The Serenity Prayer is something almost everyone on the planet has heard, so it again fosters familiarity and comfort. Additionally, it is an easily memorizable piece that we can repeat to ourselves in times of trouble, which provides the ability to be self-reassuring, self-soothing, and self-comforting—an essential element of ASCA’s program.
I deleted the process of offering feedback to individuals after their shares. So many of our attendees have a strong no-crosstalk 12-step background that commenting in any way on another person’s share was pretty uncomfortable. In addition, the process really leaves open the possibility for someone in the circle to wound someone else (inadvertently) when the person sharing has laid themselves open and vulnerable.

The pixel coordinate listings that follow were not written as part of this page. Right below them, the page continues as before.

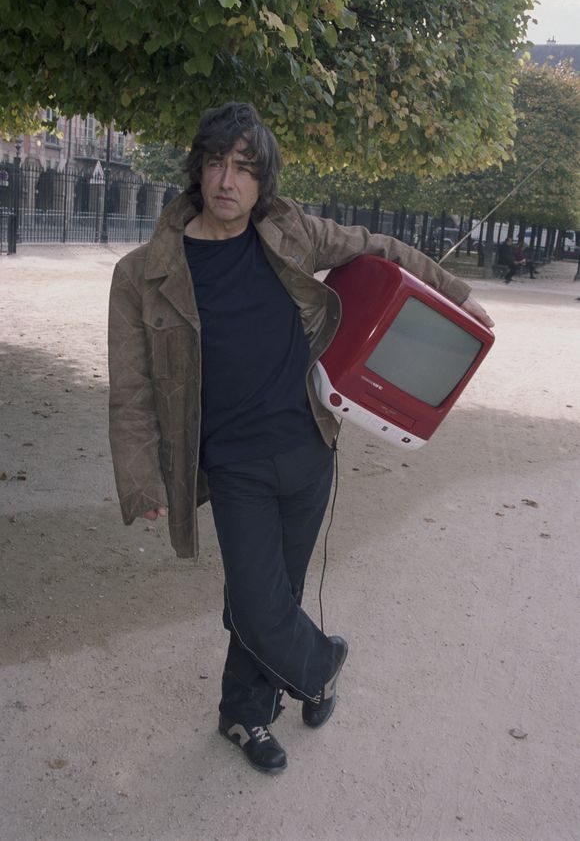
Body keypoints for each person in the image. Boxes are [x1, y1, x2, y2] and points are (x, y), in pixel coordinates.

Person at [108, 102, 494, 775]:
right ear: (198, 169)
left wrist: (456, 294)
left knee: (276, 598)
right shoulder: (144, 273)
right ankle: (322, 667)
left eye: (245, 168)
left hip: (308, 448)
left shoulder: (291, 232)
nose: (228, 180)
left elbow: (378, 249)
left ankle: (243, 713)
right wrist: (141, 478)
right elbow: (132, 388)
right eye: (217, 163)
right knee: (258, 607)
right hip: (233, 465)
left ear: (264, 181)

It seemed to us that the instructions for “no-crosstalk” and the opportunity to offer supportive comments after a share were inconsistent and probably confusing to newcomers. So, rather than risk a problem, we just felt that it was safer to delete the supportive comments process as a part of the meeting format.
Overall, I felt these modifications added safety and reassurance to the already safe level of the meeting format. The work is difficult enough; I just wanted to make it the most comfortable and safe home I could.
(This interview to be continued in the next issue of the ASCA News…)
Selection editing note
Above, for clarity, the word “secretary” was replaced by “facilitator” as the current title used in ASCA meetings for the same role.